Heavy quark masses from step-scaling

Abstract

We present a determination of the charm- and bottom-quark masses using the heavy-quark step-scaling strategy. Renormalization is performed in small volumes where relativistic bottom quarks can be simulated directly. A sequence of finite-volume simulations connects this calculation to large-volume CLS ensembles, where simulations at physical light and strange quark masses provide reliable control over low-energy hadronic physics. In all but the smallest volume, the B-scale is reached by interpolating between relativistic heavy-quark data and the static limit.
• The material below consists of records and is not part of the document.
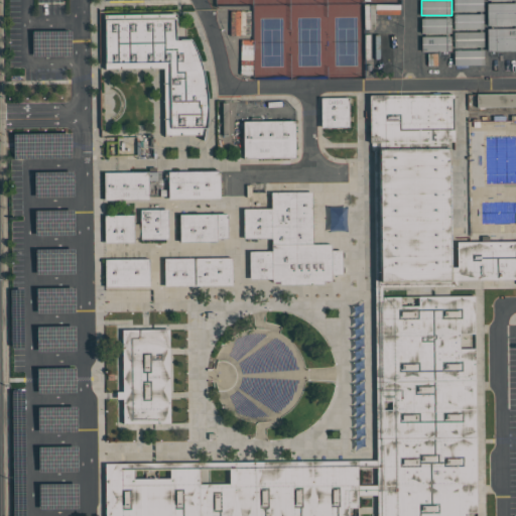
[(455,0),(484,0),(485,10),(455,11),(455,0)]
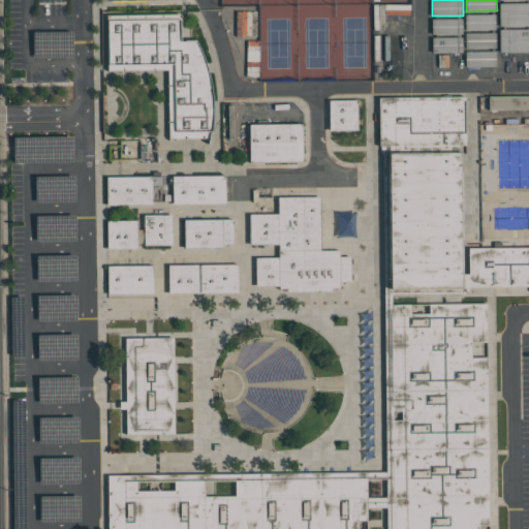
[(500,3),(528,3),(528,26),(501,26),(500,3)]
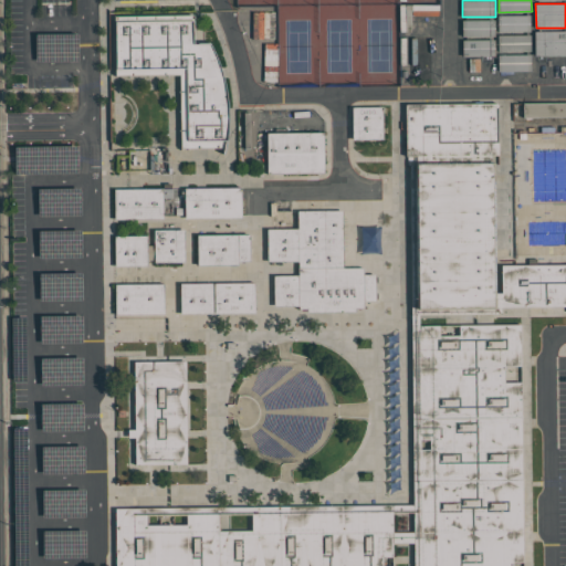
[(499,16),(499,32),(532,32),(532,14),(499,16)]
The resulting quark masses are obtained with good precision, with subdominant systematic uncertainties that differ from, and thus complement, those of standard large-volume determinations.

Figures (6)

• Figure 1: Left: Strategy for connecting small and large volumes via step-scaling functions, which are obtained from relativistic heavy-quark simulations and in the static limit and hence can be combined by interpolation. Right: Overview of the CLS ensembles used in this work.
• Figure 2: Continuum extrapolations of the ratio $m_H/m_h^{\rm RGI}$ in the volume $L_1$. The left panel shows masses around the bottom-quark region, while the right panel covers the charm region. Different colors correspond to different heavy-quark masses, and the black star in the continuum limit represents the interpolated result from the continuum-extrapolated values.
• Figure 3: Continuum extrapolations for the step-scaling function $\sigma_m$. Left: static limit using two discretizations of the static action. Right: relativistic heavy-quark results. The lower panel shows the continuum extrapolation near the charm mass, while the upper panel displays extrapolations of ratios of step-scaling functions at heavier masses relative to this reference mass.
• Figure 4: Interpolation of heavy-quark observables between relativistic data and the static limit in the continuum limit. The left panel shows the step-scaling function $\sigma_m$ and the right panel $\rho_m^{\rm sym}$. Open circles denote the static-limit results, while black diamonds correspond to relativistic heavy-quark data. The gray band shows a linear interpolation in $1/y$ in the indicated region, whereas the blue curve corresponds to a quadratic interpolation using all data points. Vertical dotted lines indicate the target values for the bottom- and charm-quark masses.
• Figure 5: Determination of $\tau_m(m_\pi,m_K)$. Left: chiral–continuum extrapolation in the static limit. Right: interpolation between the static limit and relativistic heavy-quark data to reach the bottom-quark mass.